#### THE RECORDS
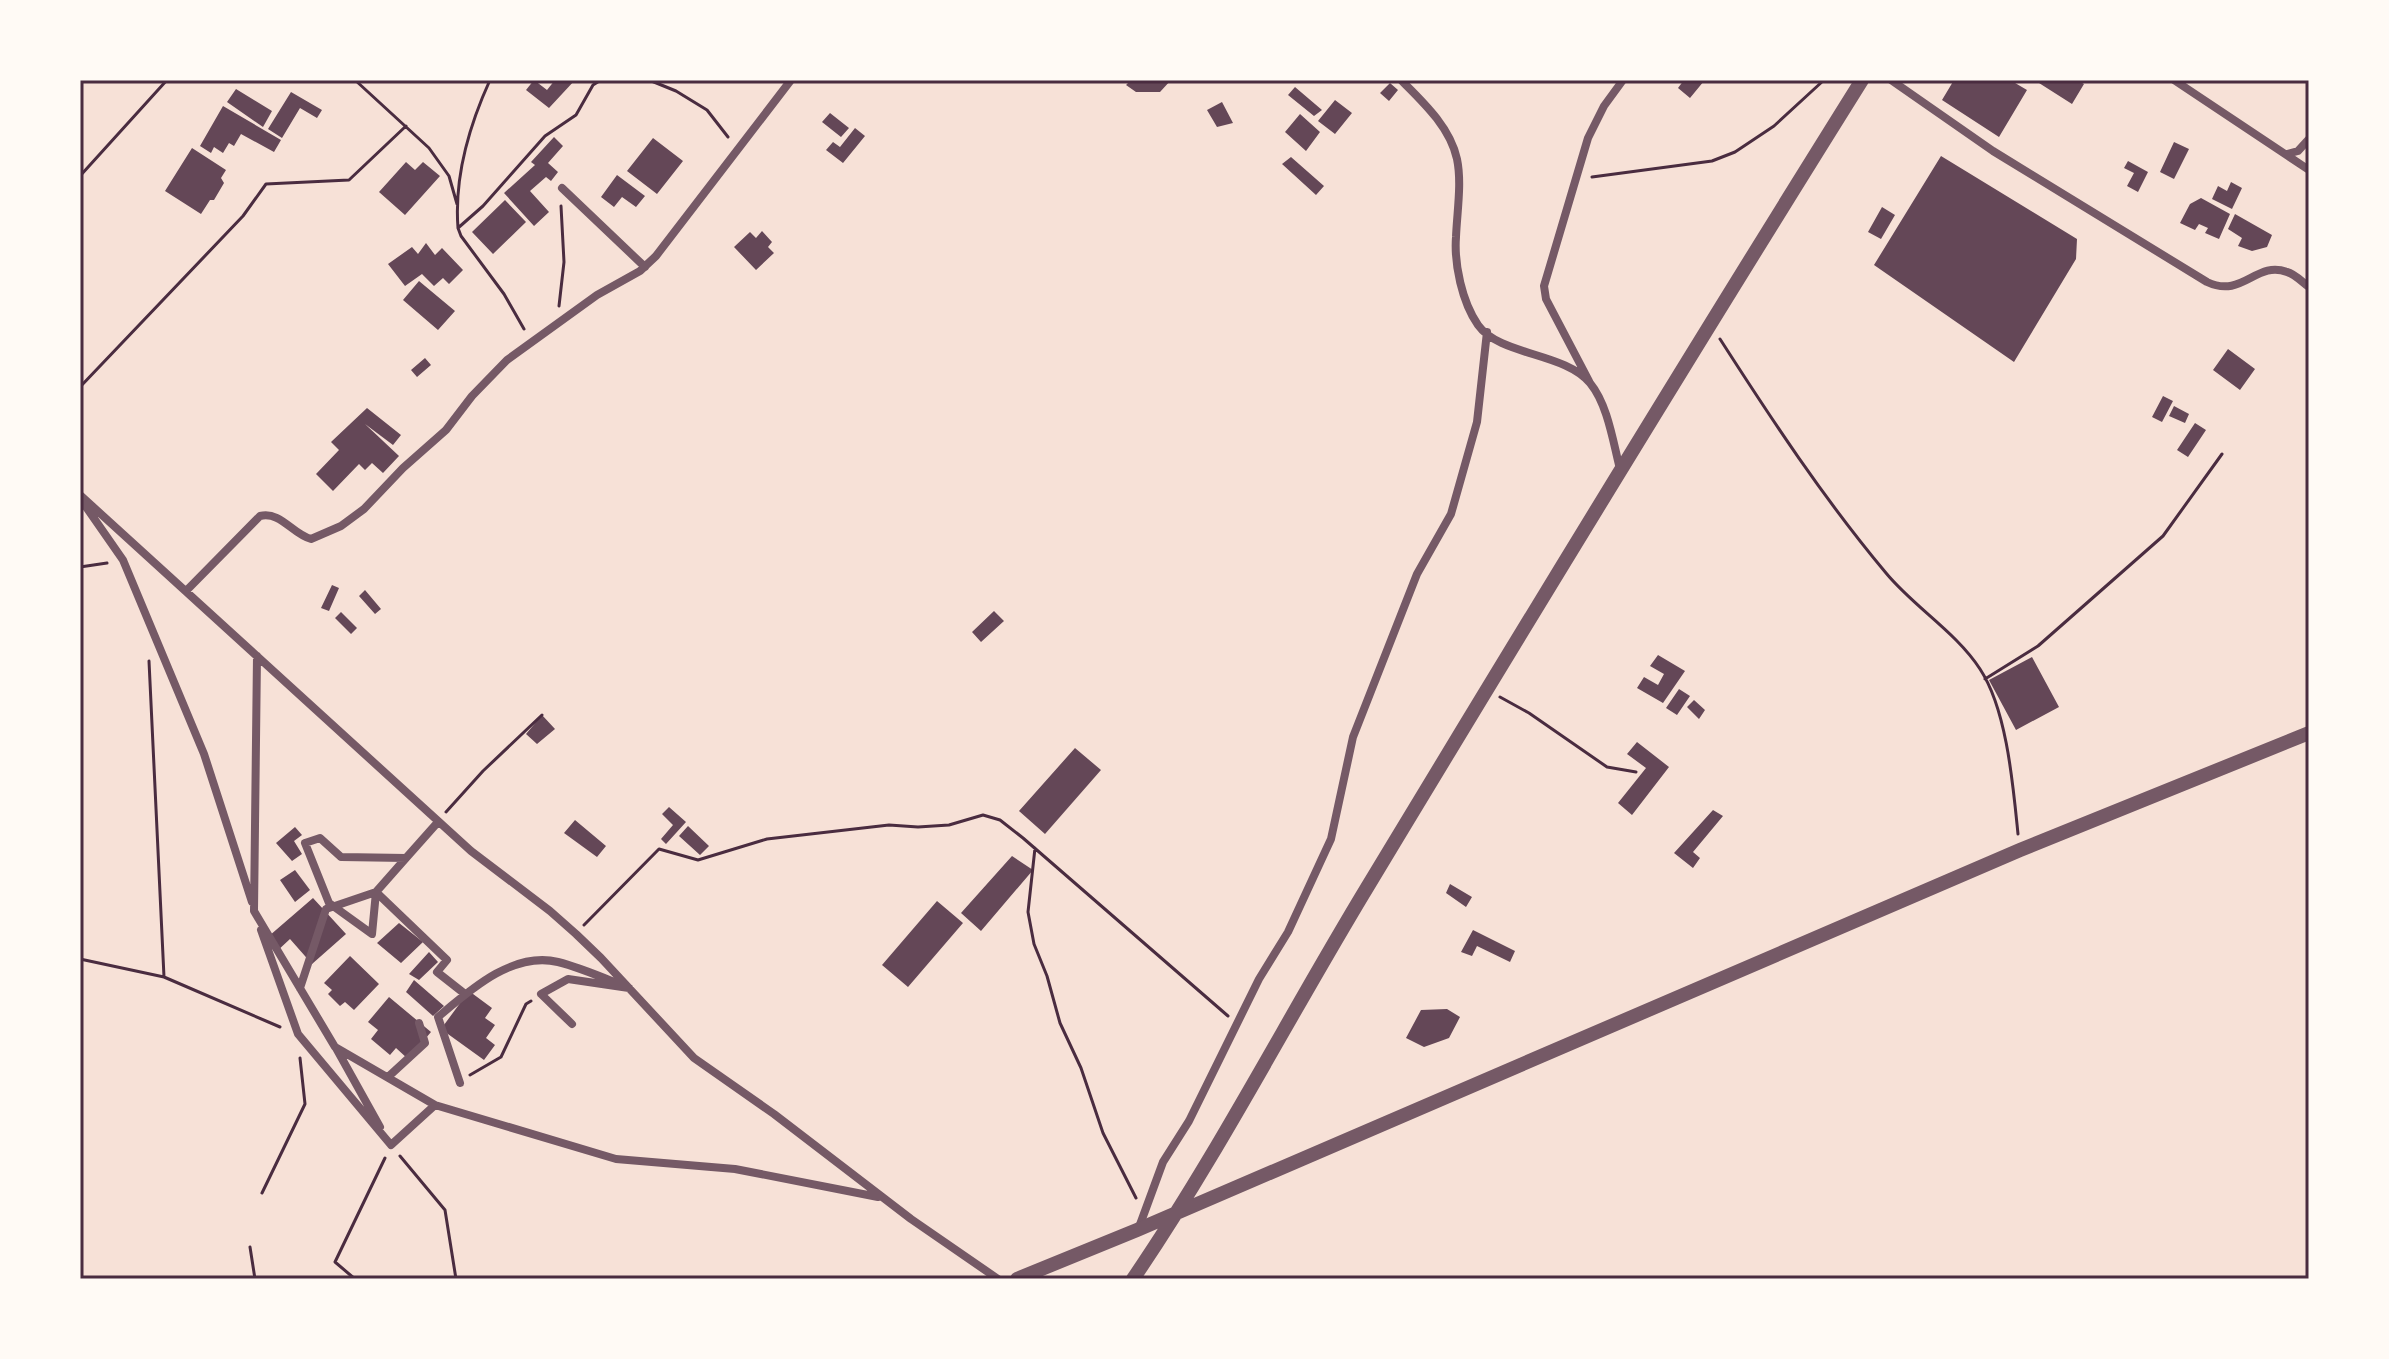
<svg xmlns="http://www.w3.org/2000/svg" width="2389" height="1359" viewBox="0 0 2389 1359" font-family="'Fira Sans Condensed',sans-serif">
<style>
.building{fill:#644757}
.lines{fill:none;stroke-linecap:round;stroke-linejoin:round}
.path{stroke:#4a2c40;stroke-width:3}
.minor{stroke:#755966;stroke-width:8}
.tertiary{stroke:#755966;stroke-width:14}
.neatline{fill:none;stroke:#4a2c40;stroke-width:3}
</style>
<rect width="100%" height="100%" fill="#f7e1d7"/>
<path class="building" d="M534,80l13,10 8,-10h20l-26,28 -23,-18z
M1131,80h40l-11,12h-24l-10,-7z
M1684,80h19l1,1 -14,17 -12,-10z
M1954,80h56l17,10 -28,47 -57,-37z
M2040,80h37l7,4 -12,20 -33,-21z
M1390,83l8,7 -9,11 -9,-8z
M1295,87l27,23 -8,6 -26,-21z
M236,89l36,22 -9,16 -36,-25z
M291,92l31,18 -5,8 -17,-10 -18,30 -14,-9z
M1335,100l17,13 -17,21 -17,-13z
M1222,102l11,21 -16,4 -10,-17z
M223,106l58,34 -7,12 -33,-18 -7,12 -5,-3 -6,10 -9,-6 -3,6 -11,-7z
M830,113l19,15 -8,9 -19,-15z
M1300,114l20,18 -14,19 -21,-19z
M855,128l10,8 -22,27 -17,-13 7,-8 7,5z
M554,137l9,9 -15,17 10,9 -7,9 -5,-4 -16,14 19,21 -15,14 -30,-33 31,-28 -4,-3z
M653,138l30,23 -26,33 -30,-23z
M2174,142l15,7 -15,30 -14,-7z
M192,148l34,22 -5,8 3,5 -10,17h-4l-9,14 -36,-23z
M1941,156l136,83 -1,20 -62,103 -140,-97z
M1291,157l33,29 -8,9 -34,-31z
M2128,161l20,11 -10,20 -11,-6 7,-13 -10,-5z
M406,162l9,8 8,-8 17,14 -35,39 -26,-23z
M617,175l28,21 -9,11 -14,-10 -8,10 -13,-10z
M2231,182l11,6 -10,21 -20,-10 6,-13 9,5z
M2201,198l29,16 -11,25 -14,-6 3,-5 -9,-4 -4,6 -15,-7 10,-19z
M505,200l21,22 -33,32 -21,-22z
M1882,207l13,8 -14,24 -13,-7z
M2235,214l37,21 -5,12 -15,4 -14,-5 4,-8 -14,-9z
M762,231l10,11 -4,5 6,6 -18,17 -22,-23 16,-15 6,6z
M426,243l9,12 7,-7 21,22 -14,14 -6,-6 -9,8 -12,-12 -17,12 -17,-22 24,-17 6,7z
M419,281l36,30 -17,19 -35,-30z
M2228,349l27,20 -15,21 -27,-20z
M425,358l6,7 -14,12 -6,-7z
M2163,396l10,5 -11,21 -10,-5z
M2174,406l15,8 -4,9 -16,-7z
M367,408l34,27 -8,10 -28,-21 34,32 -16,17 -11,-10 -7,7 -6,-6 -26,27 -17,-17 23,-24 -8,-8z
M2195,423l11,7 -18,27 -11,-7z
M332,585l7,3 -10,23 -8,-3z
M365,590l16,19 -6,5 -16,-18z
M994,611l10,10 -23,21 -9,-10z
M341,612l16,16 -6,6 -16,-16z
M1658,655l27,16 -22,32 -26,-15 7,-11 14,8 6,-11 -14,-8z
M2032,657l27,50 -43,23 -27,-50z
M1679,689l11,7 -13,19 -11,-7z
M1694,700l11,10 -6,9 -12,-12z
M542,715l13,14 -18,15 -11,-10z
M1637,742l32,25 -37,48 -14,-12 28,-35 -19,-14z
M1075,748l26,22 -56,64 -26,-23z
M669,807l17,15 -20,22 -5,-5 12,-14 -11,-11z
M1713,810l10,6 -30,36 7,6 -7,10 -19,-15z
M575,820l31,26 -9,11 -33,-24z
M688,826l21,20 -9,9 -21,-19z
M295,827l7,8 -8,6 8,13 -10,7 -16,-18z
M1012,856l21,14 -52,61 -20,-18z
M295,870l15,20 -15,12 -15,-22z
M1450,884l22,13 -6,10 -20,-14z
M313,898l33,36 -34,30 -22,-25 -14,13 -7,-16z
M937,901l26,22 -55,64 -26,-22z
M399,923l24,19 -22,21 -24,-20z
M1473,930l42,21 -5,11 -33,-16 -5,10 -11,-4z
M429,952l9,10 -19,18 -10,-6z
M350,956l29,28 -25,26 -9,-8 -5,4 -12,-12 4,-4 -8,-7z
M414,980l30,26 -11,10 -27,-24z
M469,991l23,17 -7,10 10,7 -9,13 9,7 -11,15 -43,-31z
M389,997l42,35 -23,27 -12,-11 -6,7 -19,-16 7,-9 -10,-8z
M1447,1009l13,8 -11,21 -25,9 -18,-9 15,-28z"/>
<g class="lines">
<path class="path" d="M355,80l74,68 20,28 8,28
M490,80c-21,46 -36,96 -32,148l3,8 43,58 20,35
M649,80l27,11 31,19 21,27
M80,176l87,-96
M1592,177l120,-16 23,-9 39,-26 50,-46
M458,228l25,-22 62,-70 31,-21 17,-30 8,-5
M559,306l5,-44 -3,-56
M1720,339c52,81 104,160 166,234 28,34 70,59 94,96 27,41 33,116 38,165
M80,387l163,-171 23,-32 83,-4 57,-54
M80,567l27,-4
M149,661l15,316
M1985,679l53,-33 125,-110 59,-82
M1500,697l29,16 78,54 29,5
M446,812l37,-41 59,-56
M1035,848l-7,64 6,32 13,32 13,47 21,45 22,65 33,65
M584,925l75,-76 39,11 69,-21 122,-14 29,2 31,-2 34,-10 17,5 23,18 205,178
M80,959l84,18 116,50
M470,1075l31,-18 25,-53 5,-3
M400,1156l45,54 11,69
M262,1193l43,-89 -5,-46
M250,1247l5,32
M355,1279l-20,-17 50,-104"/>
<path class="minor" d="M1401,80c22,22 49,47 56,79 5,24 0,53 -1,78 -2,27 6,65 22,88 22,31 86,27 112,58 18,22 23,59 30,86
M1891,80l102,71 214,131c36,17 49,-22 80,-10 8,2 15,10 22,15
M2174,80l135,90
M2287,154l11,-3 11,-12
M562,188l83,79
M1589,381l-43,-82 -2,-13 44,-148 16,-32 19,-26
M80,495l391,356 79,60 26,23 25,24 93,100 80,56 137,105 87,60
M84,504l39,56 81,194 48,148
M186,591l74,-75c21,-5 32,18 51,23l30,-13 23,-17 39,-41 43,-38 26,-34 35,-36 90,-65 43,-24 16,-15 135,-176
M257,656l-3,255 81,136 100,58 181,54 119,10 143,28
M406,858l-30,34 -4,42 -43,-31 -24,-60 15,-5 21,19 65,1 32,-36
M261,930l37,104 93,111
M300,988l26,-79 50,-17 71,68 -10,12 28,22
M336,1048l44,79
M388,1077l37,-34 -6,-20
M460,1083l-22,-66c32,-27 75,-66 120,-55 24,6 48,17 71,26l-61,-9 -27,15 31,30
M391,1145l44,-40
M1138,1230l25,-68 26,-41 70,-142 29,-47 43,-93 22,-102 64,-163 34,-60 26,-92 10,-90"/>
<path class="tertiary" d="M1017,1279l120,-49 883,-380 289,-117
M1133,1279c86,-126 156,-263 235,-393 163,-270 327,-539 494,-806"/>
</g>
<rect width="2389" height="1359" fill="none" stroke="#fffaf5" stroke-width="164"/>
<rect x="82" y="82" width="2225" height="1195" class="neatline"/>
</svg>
########
WORK TASK:
Copy every record character for character. Skip the pictures.

ANSWER BELOW:
<svg xmlns="http://www.w3.org/2000/svg" width="2389" height="1359" viewBox="0 0 2389 1359" font-family="'Fira Sans Condensed',sans-serif">
<style>
.building{fill:#644757}
.lines{fill:none;stroke-linecap:round;stroke-linejoin:round}
.path{stroke:#4a2c40;stroke-width:3}
.minor{stroke:#755966;stroke-width:8}
.tertiary{stroke:#755966;stroke-width:14}
.neatline{fill:none;stroke:#4a2c40;stroke-width:3}
</style>
<rect width="100%" height="100%" fill="#f7e1d7"/>
<path class="building" d="M534,80l13,10 8,-10h20l-26,28 -23,-18z
M1131,80h40l-11,12h-24l-10,-7z
M1684,80h19l1,1 -14,17 -12,-10z
M1954,80h56l17,10 -28,47 -57,-37z
M2040,80h37l7,4 -12,20 -33,-21z
M1390,83l8,7 -9,11 -9,-8z
M1295,87l27,23 -8,6 -26,-21z
M236,89l36,22 -9,16 -36,-25z
M291,92l31,18 -5,8 -17,-10 -18,30 -14,-9z
M1335,100l17,13 -17,21 -17,-13z
M1222,102l11,21 -16,4 -10,-17z
M223,106l58,34 -7,12 -33,-18 -7,12 -5,-3 -6,10 -9,-6 -3,6 -11,-7z
M830,113l19,15 -8,9 -19,-15z
M1300,114l20,18 -14,19 -21,-19z
M855,128l10,8 -22,27 -17,-13 7,-8 7,5z
M554,137l9,9 -15,17 10,9 -7,9 -5,-4 -16,14 19,21 -15,14 -30,-33 31,-28 -4,-3z
M653,138l30,23 -26,33 -30,-23z
M2174,142l15,7 -15,30 -14,-7z
M192,148l34,22 -5,8 3,5 -10,17h-4l-9,14 -36,-23z
M1941,156l136,83 -1,20 -62,103 -140,-97z
M1291,157l33,29 -8,9 -34,-31z
M2128,161l20,11 -10,20 -11,-6 7,-13 -10,-5z
M406,162l9,8 8,-8 17,14 -35,39 -26,-23z
M617,175l28,21 -9,11 -14,-10 -8,10 -13,-10z
M2231,182l11,6 -10,21 -20,-10 6,-13 9,5z
M2201,198l29,16 -11,25 -14,-6 3,-5 -9,-4 -4,6 -15,-7 10,-19z
M505,200l21,22 -33,32 -21,-22z
M1882,207l13,8 -14,24 -13,-7z
M2235,214l37,21 -5,12 -15,4 -14,-5 4,-8 -14,-9z
M762,231l10,11 -4,5 6,6 -18,17 -22,-23 16,-15 6,6z
M426,243l9,12 7,-7 21,22 -14,14 -6,-6 -9,8 -12,-12 -17,12 -17,-22 24,-17 6,7z
M419,281l36,30 -17,19 -35,-30z
M2228,349l27,20 -15,21 -27,-20z
M425,358l6,7 -14,12 -6,-7z
M2163,396l10,5 -11,21 -10,-5z
M2174,406l15,8 -4,9 -16,-7z
M367,408l34,27 -8,10 -28,-21 34,32 -16,17 -11,-10 -7,7 -6,-6 -26,27 -17,-17 23,-24 -8,-8z
M2195,423l11,7 -18,27 -11,-7z
M332,585l7,3 -10,23 -8,-3z
M365,590l16,19 -6,5 -16,-18z
M994,611l10,10 -23,21 -9,-10z
M341,612l16,16 -6,6 -16,-16z
M1658,655l27,16 -22,32 -26,-15 7,-11 14,8 6,-11 -14,-8z
M2032,657l27,50 -43,23 -27,-50z
M1679,689l11,7 -13,19 -11,-7z
M1694,700l11,10 -6,9 -12,-12z
M542,715l13,14 -18,15 -11,-10z
M1637,742l32,25 -37,48 -14,-12 28,-35 -19,-14z
M1075,748l26,22 -56,64 -26,-23z
M669,807l17,15 -20,22 -5,-5 12,-14 -11,-11z
M1713,810l10,6 -30,36 7,6 -7,10 -19,-15z
M575,820l31,26 -9,11 -33,-24z
M688,826l21,20 -9,9 -21,-19z
M295,827l7,8 -8,6 8,13 -10,7 -16,-18z
M1012,856l21,14 -52,61 -20,-18z
M295,870l15,20 -15,12 -15,-22z
M1450,884l22,13 -6,10 -20,-14z
M313,898l33,36 -34,30 -22,-25 -14,13 -7,-16z
M937,901l26,22 -55,64 -26,-22z
M399,923l24,19 -22,21 -24,-20z
M1473,930l42,21 -5,11 -33,-16 -5,10 -11,-4z
M429,952l9,10 -19,18 -10,-6z
M350,956l29,28 -25,26 -9,-8 -5,4 -12,-12 4,-4 -8,-7z
M414,980l30,26 -11,10 -27,-24z
M469,991l23,17 -7,10 10,7 -9,13 9,7 -11,15 -43,-31z
M389,997l42,35 -23,27 -12,-11 -6,7 -19,-16 7,-9 -10,-8z
M1447,1009l13,8 -11,21 -25,9 -18,-9 15,-28z"/>
<g class="lines">
<path class="path" d="M355,80l74,68 20,28 8,28
M490,80c-21,46 -36,96 -32,148l3,8 43,58 20,35
M649,80l27,11 31,19 21,27
M80,176l87,-96
M1592,177l120,-16 23,-9 39,-26 50,-46
M458,228l25,-22 62,-70 31,-21 17,-30 8,-5
M559,306l5,-44 -3,-56
M1720,339c52,81 104,160 166,234 28,34 70,59 94,96 27,41 33,116 38,165
M80,387l163,-171 23,-32 83,-4 57,-54
M80,567l27,-4
M149,661l15,316
M1985,679l53,-33 125,-110 59,-82
M1500,697l29,16 78,54 29,5
M446,812l37,-41 59,-56
M1035,848l-7,64 6,32 13,32 13,47 21,45 22,65 33,65
M584,925l75,-76 39,11 69,-21 122,-14 29,2 31,-2 34,-10 17,5 23,18 205,178
M80,959l84,18 116,50
M470,1075l31,-18 25,-53 5,-3
M400,1156l45,54 11,69
M262,1193l43,-89 -5,-46
M250,1247l5,32
M355,1279l-20,-17 50,-104"/>
<path class="minor" d="M1401,80c22,22 49,47 56,79 5,24 0,53 -1,78 -2,27 6,65 22,88 22,31 86,27 112,58 18,22 23,59 30,86
M1891,80l102,71 214,131c36,17 49,-22 80,-10 8,2 15,10 22,15
M2174,80l135,90
M2287,154l11,-3 11,-12
M562,188l83,79
M1589,381l-43,-82 -2,-13 44,-148 16,-32 19,-26
M80,495l391,356 79,60 26,23 25,24 93,100 80,56 137,105 87,60
M84,504l39,56 81,194 48,148
M186,591l74,-75c21,-5 32,18 51,23l30,-13 23,-17 39,-41 43,-38 26,-34 35,-36 90,-65 43,-24 16,-15 135,-176
M257,656l-3,255 81,136 100,58 181,54 119,10 143,28
M406,858l-30,34 -4,42 -43,-31 -24,-60 15,-5 21,19 65,1 32,-36
M261,930l37,104 93,111
M300,988l26,-79 50,-17 71,68 -10,12 28,22
M336,1048l44,79
M388,1077l37,-34 -6,-20
M460,1083l-22,-66c32,-27 75,-66 120,-55 24,6 48,17 71,26l-61,-9 -27,15 31,30
M391,1145l44,-40
M1138,1230l25,-68 26,-41 70,-142 29,-47 43,-93 22,-102 64,-163 34,-60 26,-92 10,-90"/>
<path class="tertiary" d="M1017,1279l120,-49 883,-380 289,-117
M1133,1279c86,-126 156,-263 235,-393 163,-270 327,-539 494,-806"/>
</g>
<rect width="2389" height="1359" fill="none" stroke="#fffaf5" stroke-width="164"/>
<rect x="82" y="82" width="2225" height="1195" class="neatline"/>
</svg>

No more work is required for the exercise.